## EXERCISE PROMPT:
In the copy, include every entry exactly but none of the pictures.

## THE RECORDS:
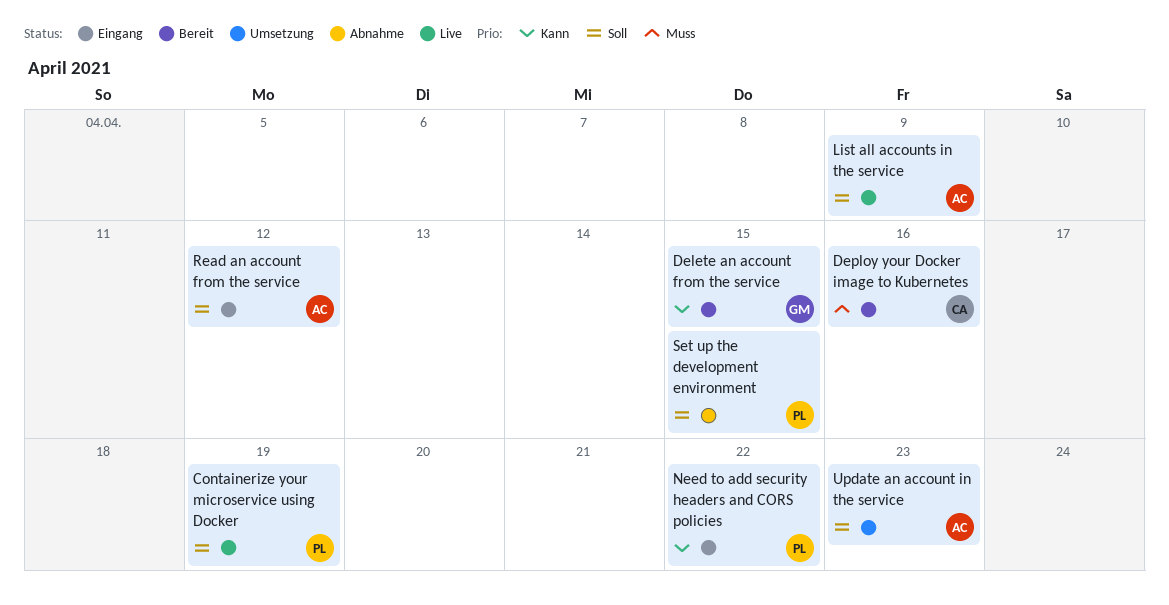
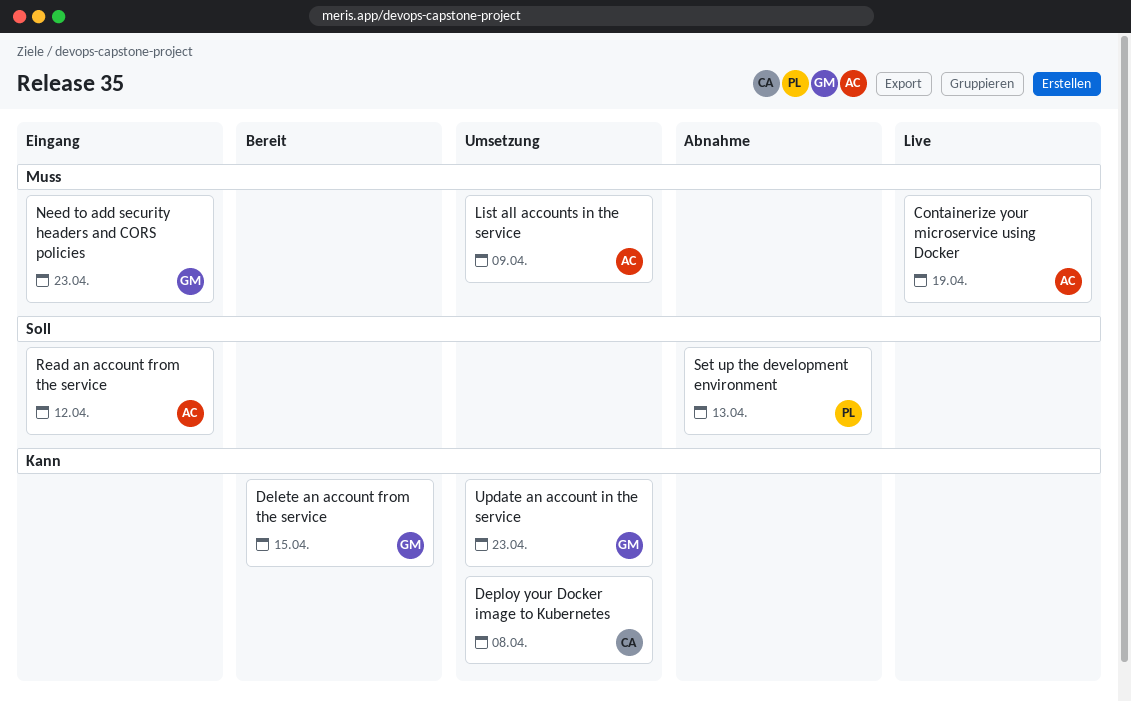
Containerize your microservice using Docker, owner: PL -> AC
Containerize your microservice using Docker, priority: Soll -> Muss
Deploy your Docker image to Kubernetes, status: Bereit -> Umsetzung
Deploy your Docker image to Kubernetes, priority: Muss -> Kann
Deploy your Docker image to Kubernetes, due: Apr 16 -> Apr 8
List all accounts in the service, status: Live -> Umsetzung
List all accounts in the service, priority: Soll -> Muss
Need to add security headers and CORS policies, owner: PL -> GM
Need to add security headers and CORS policies, priority: Kann -> Muss
Need to add security headers and CORS policies, due: Apr 22 -> Apr 23
Set up the development environment, due: Apr 15 -> Apr 13
Update an account in the service, owner: AC -> GM
Update an account in the service, priority: Soll -> Kann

## ANSWER FOR THE TASK:
Containerize your microservice using Docker, owner: PL -> AC
Containerize your microservice using Docker, priority: Soll -> Muss
Deploy your Docker image to Kubernetes, status: Bereit -> Umsetzung
Deploy your Docker image to Kubernetes, priority: Muss -> Kann
Deploy your Docker image to Kubernetes, due: Apr 16 -> Apr 8
List all accounts in the service, status: Live -> Umsetzung
List all accounts in the service, priority: Soll -> Muss
Need to add security headers and CORS policies, owner: PL -> GM
Need to add security headers and CORS policies, priority: Kann -> Muss
Need to add security headers and CORS policies, due: Apr 22 -> Apr 23
Set up the development environment, due: Apr 15 -> Apr 13
Update an account in the service, owner: AC -> GM
Update an account in the service, priority: Soll -> Kann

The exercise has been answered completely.